Org Mode and Octopress are both about owning your own data. They are a
perfect fit.
You can get email notifications of your comments or RSS (see
http://www.accmanpro.com/2011/01/27/subscribe-to-all-comments-using-disqus-in-7-easy-steps/)
feeds of all your comments. A simple mail filter and you own your
comments. You can even save them to individual, HTML files.
I'm wondering what blogging system you use and if you really own your
comments as much as you think. I would argue that individual HTML files
on my hard drive is a greater degree of ownership than who-knows-what in
some database....
I think that the decision about the use of external service for comments
(or anything else) is a very important question. Assuming that you can
own your data, an absolute requirement for me, I think that combining a
static blog with external, dynamic services is the perfect solution.
I've discussed this at
http://www.neilsmithline.com/blog/2012/07/22/blurring-static-and-dynamic-blogs/.
My __static__ Octopress blog is hosted by Github, displays dynamic
recent tweets care of Twitter, recent Github activity via Github, has a
per-article "Buzz" section thanks to SocialMention, and even
automatically tweets whenever I add a new post via Feedburner and Gmail
filters.
I should add that my blog is 100% free with the exception of the
computer I compose the posts on.
For me, static content combined with dynamic interaction is the best
solution I've found and I've used many blogging services or self-hosted
blogs.
Octopress is actually my second static blogging system. I used
Nanoblogger before (I highly don't recommend it). I imported my posts
from Nanoblogger to Octopress with relative really ease because they
were both plain-text static blogs.
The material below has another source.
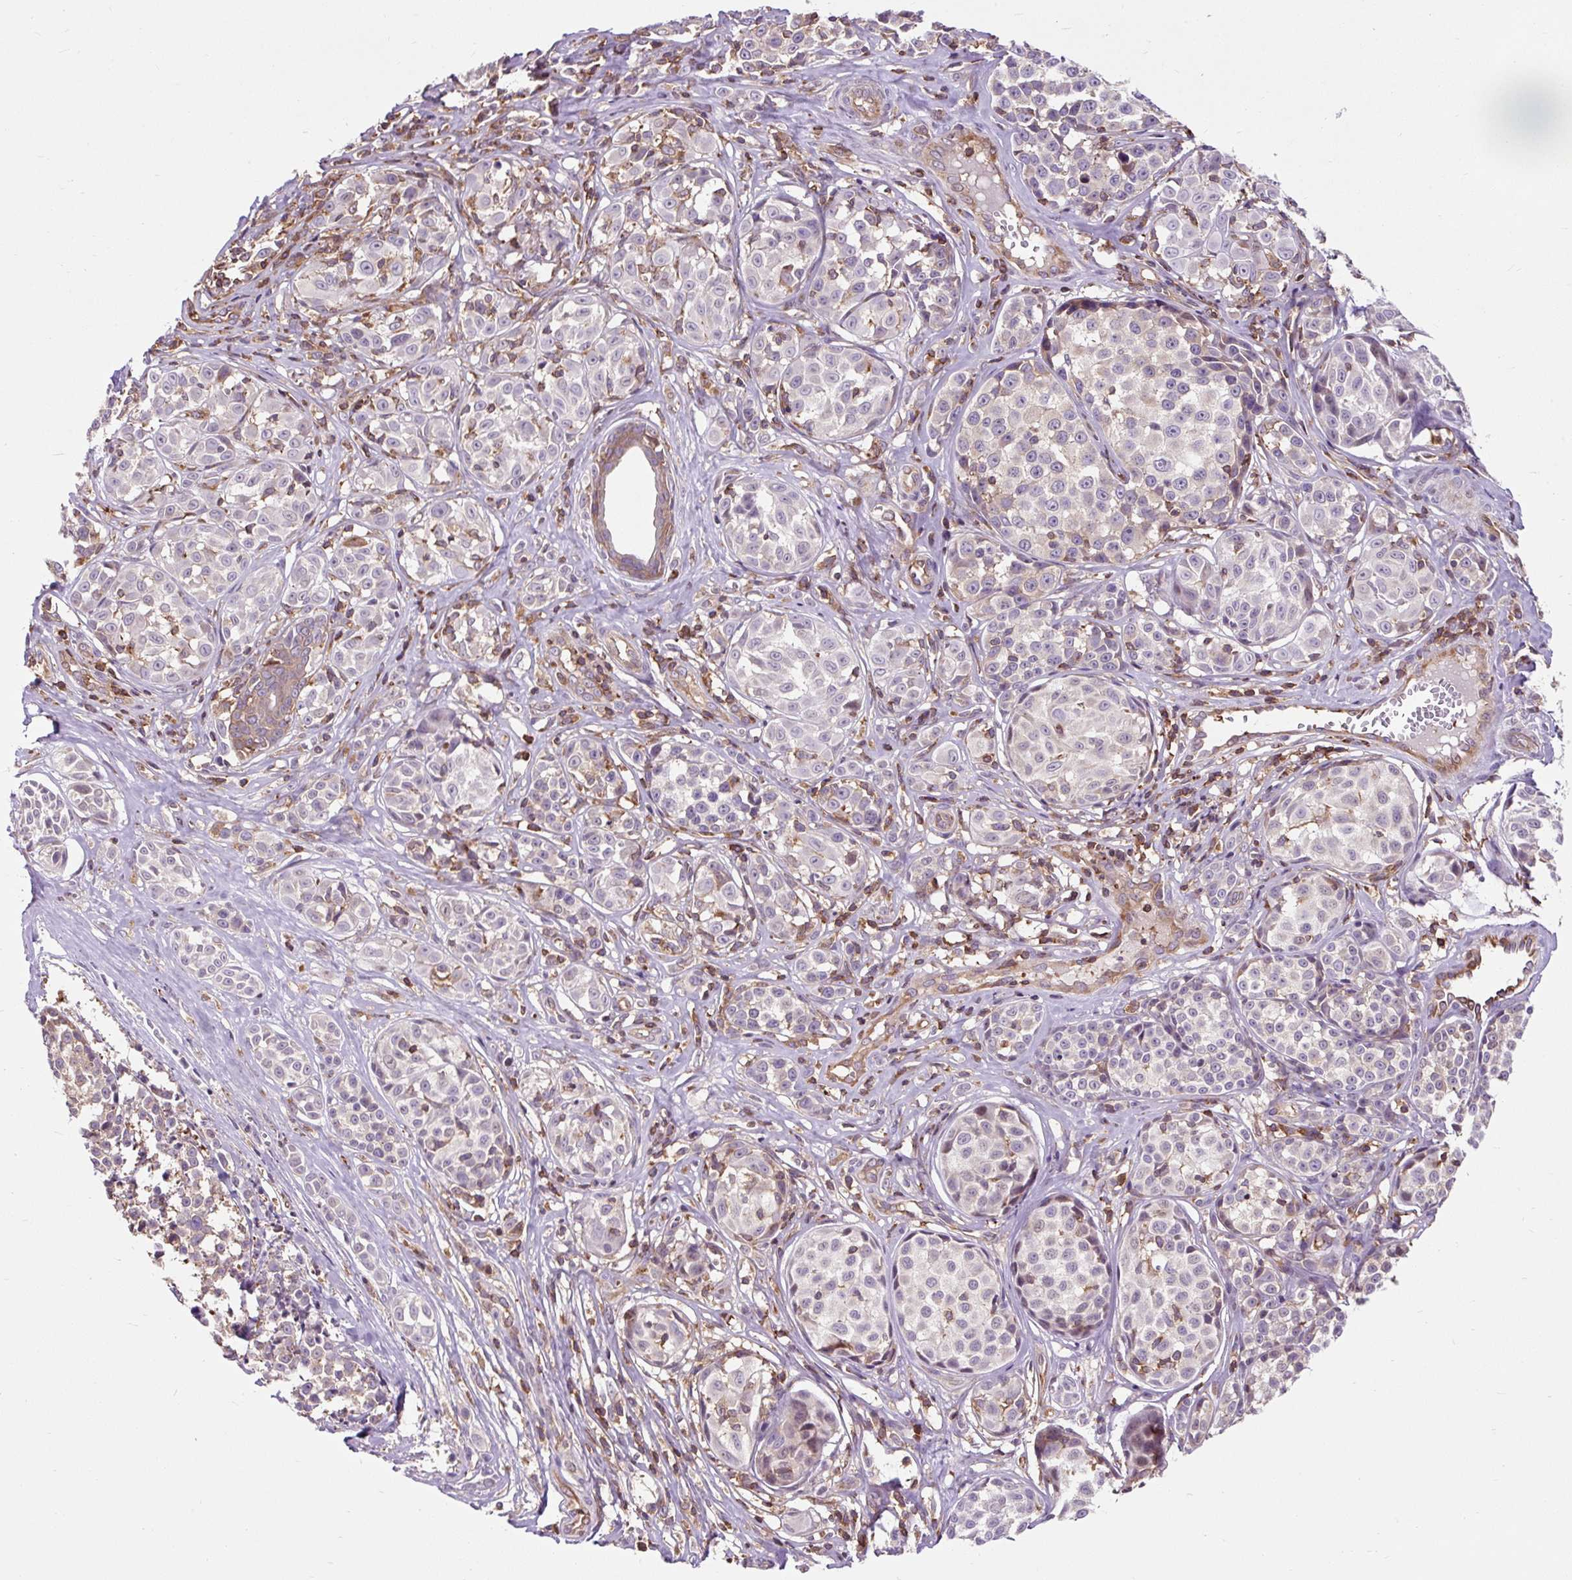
{"staining": {"intensity": "negative", "quantity": "none", "location": "none"}, "tissue": "melanoma", "cell_type": "Tumor cells", "image_type": "cancer", "snomed": [{"axis": "morphology", "description": "Malignant melanoma, NOS"}, {"axis": "topography", "description": "Skin"}], "caption": "A high-resolution histopathology image shows IHC staining of melanoma, which shows no significant expression in tumor cells.", "gene": "CISD3", "patient": {"sex": "female", "age": 35}}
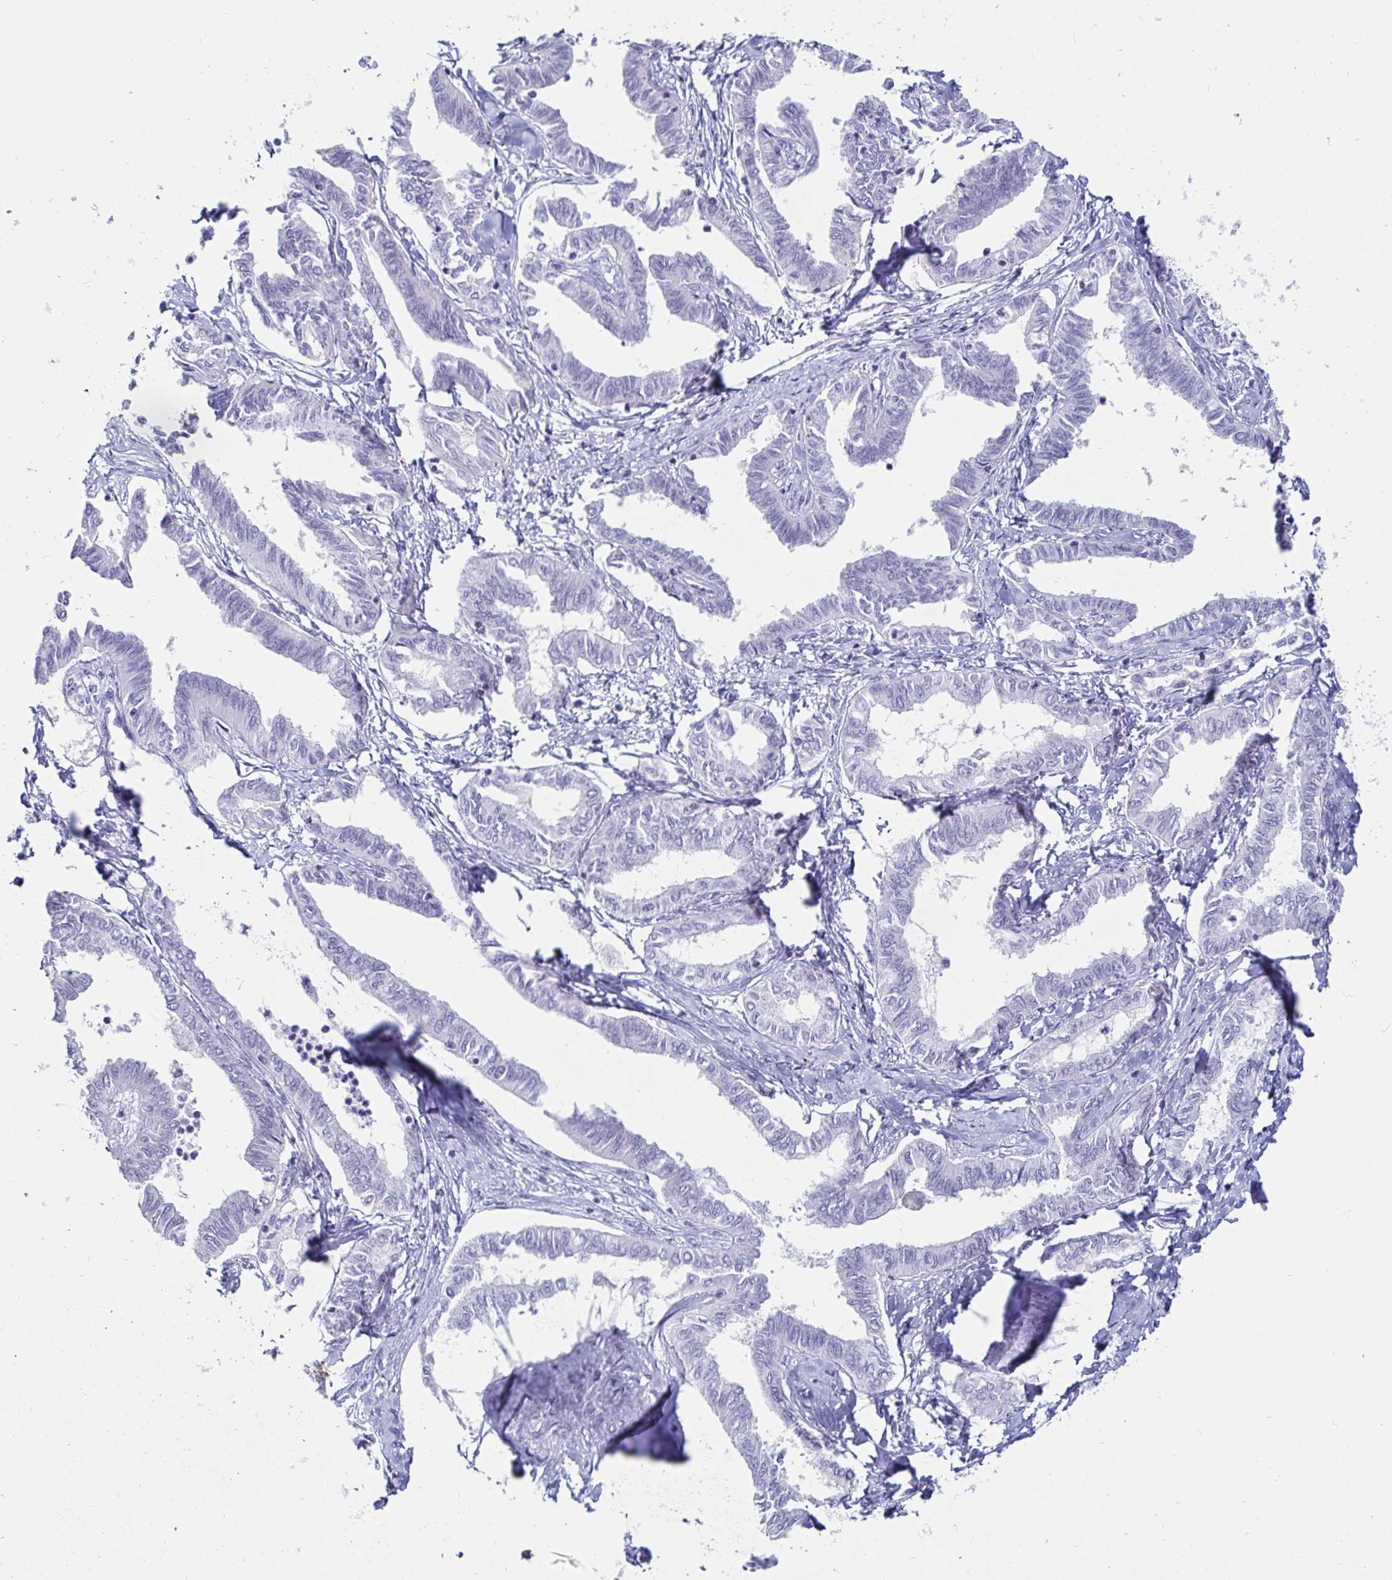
{"staining": {"intensity": "negative", "quantity": "none", "location": "none"}, "tissue": "ovarian cancer", "cell_type": "Tumor cells", "image_type": "cancer", "snomed": [{"axis": "morphology", "description": "Carcinoma, endometroid"}, {"axis": "topography", "description": "Ovary"}], "caption": "Micrograph shows no protein expression in tumor cells of ovarian cancer (endometroid carcinoma) tissue. Nuclei are stained in blue.", "gene": "OR10K1", "patient": {"sex": "female", "age": 70}}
I discuss it at
http://www.neilsmithline.com/blog/2012/05/14/new-blog-tech/. Importing
posts from other blogging systems that squirreled everything into a DB
seemed to painful to me.
Neil
PS: I saw a mention of comment spam. I think that Disqus does a pretty
good job of managing that. It also helps that my blog is not an
attractive target as it probably has no more than two or three viewers.